▶ [DOCUMENT EXCERPT]
- - - - -

For example, as shown in FIG. 4, assuming that listeners sit in a center seat, a right seat, and a left seat side-by-side, and experience an effect, an effect which a processing at the center seat gives to the other seats will be described. Here, Dl, Dr denote distances from a right seat to front speakers FL, FR, respectively.
a time difference between a surround signal produced from each front speaker at a right seat and a control signal is denoted as follows:
|Dl−Dr|/c
where c is the speed of sound.
Since it is thought that a frequency where this value becomes to an integral multiple of cycle can also produce a side localization effect at a right seat, a frequency which fulfills the following can also produce a side localization effect at a right seat, and an effect can be also obtained at a left seat due to symmetry.
|Dl−Dr|/c=1/f*n(n=1, 2, 3, . . . ) (Equation 1)
Further, even if a side localization processing is performed at a right seat or a left seat, a side localization effect can be obtained at all other seats by the same calculation.
On the other hand, a frequency which fulfills the following acts in such a way that sounds are cancelled with each other, so an effect cannot be obtained at a right seat and a left seat.
|Dl−Dr|/c=1/f*(n+1/2)(n=0, 1, 2, 3, . . . ) (Equation 2)

- - - - -

▶ [OBJECTIVE 1] Retype the excerpt on side localization at listener seats in full, word for word.
The listing after this point has no connection to the excerpt.

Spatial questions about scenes
- - - - -

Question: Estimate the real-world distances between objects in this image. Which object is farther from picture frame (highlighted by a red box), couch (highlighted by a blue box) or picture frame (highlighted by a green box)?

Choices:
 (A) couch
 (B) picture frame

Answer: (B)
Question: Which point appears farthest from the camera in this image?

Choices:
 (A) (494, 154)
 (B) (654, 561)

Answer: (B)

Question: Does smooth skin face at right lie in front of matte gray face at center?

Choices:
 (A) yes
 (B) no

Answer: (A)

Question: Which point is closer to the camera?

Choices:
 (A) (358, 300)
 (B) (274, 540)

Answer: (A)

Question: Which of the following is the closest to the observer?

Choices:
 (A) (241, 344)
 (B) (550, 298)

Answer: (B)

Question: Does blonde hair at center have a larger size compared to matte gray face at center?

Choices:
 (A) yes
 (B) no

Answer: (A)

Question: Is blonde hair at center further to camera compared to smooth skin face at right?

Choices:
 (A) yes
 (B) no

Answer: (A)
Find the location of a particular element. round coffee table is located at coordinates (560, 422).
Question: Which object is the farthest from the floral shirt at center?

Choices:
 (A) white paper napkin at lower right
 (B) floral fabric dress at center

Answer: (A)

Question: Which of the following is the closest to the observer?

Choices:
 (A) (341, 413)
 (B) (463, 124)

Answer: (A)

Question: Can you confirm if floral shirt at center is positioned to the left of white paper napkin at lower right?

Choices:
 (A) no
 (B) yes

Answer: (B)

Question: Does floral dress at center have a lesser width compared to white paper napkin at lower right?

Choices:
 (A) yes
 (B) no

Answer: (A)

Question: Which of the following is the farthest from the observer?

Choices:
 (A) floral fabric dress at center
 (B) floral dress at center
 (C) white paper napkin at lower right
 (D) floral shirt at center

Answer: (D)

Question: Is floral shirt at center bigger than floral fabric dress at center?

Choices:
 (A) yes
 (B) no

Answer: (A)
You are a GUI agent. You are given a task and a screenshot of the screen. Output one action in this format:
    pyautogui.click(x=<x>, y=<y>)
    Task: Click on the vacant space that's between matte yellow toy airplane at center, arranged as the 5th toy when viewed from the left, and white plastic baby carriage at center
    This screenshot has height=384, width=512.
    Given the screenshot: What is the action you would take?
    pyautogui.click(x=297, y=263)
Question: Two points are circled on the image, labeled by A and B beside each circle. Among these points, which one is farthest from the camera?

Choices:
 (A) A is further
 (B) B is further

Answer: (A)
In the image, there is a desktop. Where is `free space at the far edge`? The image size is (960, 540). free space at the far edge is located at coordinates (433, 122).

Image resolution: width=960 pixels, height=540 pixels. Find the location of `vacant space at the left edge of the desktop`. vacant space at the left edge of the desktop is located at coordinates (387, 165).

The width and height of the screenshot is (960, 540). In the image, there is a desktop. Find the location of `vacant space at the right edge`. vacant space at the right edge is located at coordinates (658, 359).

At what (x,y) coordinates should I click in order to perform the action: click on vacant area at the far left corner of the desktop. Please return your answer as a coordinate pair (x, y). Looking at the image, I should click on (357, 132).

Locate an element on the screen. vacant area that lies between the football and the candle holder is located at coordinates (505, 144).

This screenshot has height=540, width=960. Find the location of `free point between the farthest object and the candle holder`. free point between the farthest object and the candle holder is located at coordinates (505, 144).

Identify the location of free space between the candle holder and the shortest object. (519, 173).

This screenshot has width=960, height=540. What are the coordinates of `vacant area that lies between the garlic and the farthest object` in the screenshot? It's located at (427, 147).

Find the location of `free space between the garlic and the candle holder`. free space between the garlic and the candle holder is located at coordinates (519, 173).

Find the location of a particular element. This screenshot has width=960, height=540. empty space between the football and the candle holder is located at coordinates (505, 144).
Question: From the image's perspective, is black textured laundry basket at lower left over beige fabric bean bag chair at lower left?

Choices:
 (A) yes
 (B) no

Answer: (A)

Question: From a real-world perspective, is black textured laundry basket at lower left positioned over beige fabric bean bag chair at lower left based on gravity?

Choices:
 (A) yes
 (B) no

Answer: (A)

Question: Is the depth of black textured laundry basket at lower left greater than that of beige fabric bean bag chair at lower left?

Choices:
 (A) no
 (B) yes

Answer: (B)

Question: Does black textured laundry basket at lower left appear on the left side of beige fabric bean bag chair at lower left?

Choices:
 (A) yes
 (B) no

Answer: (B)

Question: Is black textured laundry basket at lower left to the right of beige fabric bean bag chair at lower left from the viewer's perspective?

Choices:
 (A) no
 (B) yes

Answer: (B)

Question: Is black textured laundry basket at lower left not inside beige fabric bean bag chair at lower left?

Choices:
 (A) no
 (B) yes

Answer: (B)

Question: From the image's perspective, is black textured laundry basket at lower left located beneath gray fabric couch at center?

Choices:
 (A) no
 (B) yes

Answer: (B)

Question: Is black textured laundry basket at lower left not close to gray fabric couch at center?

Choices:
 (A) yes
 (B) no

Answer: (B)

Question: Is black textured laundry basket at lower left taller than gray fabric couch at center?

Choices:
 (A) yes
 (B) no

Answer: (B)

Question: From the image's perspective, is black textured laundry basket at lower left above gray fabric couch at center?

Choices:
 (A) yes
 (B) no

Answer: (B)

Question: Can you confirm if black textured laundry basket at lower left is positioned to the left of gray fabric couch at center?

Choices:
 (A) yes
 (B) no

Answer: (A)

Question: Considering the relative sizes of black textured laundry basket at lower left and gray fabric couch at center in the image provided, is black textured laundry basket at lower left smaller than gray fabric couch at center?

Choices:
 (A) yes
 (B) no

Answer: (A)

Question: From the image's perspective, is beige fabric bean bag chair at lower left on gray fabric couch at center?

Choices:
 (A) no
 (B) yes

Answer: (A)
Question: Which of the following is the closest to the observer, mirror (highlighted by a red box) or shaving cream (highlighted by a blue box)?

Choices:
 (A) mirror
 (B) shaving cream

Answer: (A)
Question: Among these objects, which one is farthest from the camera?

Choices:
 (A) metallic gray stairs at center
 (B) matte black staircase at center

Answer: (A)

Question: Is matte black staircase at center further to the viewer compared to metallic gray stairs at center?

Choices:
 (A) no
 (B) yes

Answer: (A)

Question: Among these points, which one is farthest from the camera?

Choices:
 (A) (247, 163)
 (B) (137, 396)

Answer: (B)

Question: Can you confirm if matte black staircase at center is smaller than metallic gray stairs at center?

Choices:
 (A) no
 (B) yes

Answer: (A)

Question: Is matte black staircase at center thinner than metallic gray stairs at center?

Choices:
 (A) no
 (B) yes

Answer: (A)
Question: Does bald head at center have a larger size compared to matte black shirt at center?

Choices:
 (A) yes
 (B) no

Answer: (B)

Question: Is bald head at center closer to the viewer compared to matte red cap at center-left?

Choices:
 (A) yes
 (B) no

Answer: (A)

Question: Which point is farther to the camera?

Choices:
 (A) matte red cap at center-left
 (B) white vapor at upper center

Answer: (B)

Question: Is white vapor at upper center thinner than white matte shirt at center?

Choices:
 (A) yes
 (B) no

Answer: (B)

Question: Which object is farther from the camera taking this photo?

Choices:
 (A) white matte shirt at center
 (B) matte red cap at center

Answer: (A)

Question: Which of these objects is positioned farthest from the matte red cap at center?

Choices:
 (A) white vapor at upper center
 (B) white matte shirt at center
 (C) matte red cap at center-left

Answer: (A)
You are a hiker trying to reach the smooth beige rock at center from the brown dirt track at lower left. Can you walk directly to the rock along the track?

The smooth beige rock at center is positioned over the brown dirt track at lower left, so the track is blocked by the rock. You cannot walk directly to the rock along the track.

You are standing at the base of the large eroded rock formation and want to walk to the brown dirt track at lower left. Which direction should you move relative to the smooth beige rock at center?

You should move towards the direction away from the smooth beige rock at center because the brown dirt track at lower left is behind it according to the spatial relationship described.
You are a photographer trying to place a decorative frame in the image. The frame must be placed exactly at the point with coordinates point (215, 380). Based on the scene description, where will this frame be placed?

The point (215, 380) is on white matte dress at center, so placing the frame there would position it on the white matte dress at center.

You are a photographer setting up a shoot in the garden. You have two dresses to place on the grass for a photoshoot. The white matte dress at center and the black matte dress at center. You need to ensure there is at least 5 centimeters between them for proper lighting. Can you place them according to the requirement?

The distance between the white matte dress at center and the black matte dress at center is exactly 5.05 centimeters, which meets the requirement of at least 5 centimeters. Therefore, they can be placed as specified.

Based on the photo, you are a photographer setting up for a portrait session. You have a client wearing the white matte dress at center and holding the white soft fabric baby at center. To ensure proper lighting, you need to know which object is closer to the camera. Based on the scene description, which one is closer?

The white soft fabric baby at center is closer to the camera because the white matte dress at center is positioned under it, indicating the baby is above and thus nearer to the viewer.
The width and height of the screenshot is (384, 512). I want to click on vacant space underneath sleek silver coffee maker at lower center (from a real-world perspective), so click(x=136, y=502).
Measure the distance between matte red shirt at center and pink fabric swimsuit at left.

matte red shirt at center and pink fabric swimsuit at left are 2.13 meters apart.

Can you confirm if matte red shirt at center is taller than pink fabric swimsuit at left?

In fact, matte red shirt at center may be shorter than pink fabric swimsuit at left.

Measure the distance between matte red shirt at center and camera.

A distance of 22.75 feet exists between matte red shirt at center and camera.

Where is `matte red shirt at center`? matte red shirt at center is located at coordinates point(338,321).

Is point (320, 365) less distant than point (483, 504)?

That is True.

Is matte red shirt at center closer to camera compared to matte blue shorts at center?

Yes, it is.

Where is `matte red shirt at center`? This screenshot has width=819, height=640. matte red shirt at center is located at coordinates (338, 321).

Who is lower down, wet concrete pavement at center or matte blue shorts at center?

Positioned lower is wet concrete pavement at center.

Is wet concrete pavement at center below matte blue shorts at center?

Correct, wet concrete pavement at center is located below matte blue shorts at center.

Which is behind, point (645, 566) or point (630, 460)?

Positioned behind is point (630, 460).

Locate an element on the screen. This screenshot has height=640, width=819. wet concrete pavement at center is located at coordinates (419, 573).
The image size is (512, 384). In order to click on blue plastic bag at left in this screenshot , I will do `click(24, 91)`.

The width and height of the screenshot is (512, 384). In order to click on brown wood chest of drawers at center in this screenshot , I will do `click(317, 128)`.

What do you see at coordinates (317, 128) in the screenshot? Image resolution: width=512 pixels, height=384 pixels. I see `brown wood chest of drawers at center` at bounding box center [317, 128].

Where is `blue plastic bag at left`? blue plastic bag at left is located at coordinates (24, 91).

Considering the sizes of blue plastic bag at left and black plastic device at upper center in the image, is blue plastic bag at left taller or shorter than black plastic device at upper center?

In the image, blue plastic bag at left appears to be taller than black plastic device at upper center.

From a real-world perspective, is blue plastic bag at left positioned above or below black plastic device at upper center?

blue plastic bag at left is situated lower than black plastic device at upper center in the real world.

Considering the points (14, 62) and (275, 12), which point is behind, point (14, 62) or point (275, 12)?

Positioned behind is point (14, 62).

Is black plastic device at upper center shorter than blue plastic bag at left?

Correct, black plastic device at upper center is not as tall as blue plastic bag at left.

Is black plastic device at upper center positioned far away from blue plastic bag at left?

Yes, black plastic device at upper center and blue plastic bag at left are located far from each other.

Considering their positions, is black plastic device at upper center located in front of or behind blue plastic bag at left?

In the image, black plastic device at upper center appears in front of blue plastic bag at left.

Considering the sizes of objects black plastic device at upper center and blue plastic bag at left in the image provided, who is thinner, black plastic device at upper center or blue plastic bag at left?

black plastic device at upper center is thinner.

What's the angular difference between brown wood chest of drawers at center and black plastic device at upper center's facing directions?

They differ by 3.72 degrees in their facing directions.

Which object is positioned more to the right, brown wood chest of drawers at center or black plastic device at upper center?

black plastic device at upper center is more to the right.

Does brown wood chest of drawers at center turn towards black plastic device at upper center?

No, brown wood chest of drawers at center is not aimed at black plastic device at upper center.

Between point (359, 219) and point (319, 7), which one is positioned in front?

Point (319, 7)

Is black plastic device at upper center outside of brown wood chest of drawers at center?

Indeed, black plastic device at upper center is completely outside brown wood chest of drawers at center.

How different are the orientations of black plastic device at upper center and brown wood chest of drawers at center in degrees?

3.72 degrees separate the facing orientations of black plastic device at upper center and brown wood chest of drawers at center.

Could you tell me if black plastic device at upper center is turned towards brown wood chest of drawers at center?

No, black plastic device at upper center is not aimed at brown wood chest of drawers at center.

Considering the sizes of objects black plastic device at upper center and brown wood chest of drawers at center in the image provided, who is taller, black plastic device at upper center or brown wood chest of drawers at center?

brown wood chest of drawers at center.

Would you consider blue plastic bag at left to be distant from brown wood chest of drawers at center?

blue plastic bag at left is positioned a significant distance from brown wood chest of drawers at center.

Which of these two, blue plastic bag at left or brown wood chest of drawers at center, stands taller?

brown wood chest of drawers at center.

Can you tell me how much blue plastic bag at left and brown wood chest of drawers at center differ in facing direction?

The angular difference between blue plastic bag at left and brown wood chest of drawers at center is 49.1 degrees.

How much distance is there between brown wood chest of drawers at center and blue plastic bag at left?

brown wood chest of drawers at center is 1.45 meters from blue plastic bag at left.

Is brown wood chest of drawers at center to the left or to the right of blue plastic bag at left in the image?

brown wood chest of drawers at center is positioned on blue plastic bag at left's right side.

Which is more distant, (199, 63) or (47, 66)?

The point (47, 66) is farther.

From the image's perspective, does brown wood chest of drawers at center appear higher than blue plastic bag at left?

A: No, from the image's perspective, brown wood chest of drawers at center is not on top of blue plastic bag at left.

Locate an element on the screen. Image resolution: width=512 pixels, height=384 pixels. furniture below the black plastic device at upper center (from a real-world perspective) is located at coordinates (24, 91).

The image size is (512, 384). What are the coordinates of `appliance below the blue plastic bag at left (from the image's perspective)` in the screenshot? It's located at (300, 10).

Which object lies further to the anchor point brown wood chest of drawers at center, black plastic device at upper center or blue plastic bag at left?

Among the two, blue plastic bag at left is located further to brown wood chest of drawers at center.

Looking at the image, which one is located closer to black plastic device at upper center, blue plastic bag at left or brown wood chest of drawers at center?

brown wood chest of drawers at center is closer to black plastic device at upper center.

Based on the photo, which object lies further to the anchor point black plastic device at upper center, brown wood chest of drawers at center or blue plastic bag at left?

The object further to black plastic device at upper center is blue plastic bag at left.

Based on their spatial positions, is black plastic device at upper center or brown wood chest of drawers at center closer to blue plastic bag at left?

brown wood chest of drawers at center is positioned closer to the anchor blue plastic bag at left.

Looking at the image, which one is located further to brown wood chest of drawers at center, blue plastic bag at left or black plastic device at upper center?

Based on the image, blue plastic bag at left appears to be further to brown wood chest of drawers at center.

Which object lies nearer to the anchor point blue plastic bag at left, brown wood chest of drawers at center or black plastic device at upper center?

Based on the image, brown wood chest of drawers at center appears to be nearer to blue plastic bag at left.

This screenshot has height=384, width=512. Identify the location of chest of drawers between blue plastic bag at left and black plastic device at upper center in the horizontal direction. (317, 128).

- - - - -

▶ [OBJECTIVE 2] Find each line in the listing above that contains the word "cream", and copy those lines out.

▶ [TASK RESPONSE 1]
For example, as shown in FIG. 4, assuming that listeners sit in a center seat, a right seat, and a left seat side-by-side, and experience an effect, an effect which a processing at the center seat gives to the other seats will be described. Here, Dl, Dr denote distances from a right seat to front speakers FL, FR, respectively.
a time difference between a surround signal produced from each front speaker at a right seat and a control signal is denoted as follows:
|Dl−Dr|/c
where c is the speed of sound.
Since it is thought that a frequency where this value becomes to an integral multiple of cycle can also produce a side localization effect at a right seat, a frequency which fulfills the following can also produce a side localization effect at a right seat, and an effect can be also obtained at a left seat due to symmetry.
|Dl−Dr|/c=1/f*n(n=1, 2, 3, . . . ) (Equation 1)
Further, even if a side localization processing is performed at a right seat or a left seat, a side localization effect can be obtained at all other seats by the same calculation.
On the other hand, a frequency which fulfills the following acts in such a way that sounds are cancelled with each other, so an effect cannot be obtained at a right seat and a left seat.
|Dl−Dr|/c=1/f*(n+1/2)(n=0, 1, 2, 3, . . . ) (Equation 2)

▶ [TASK RESPONSE 2]
Question: Which of the following is the closest to the observer, mirror (highlighted by a red box) or shaving cream (highlighted by a blue box)?
 (B) shaving cream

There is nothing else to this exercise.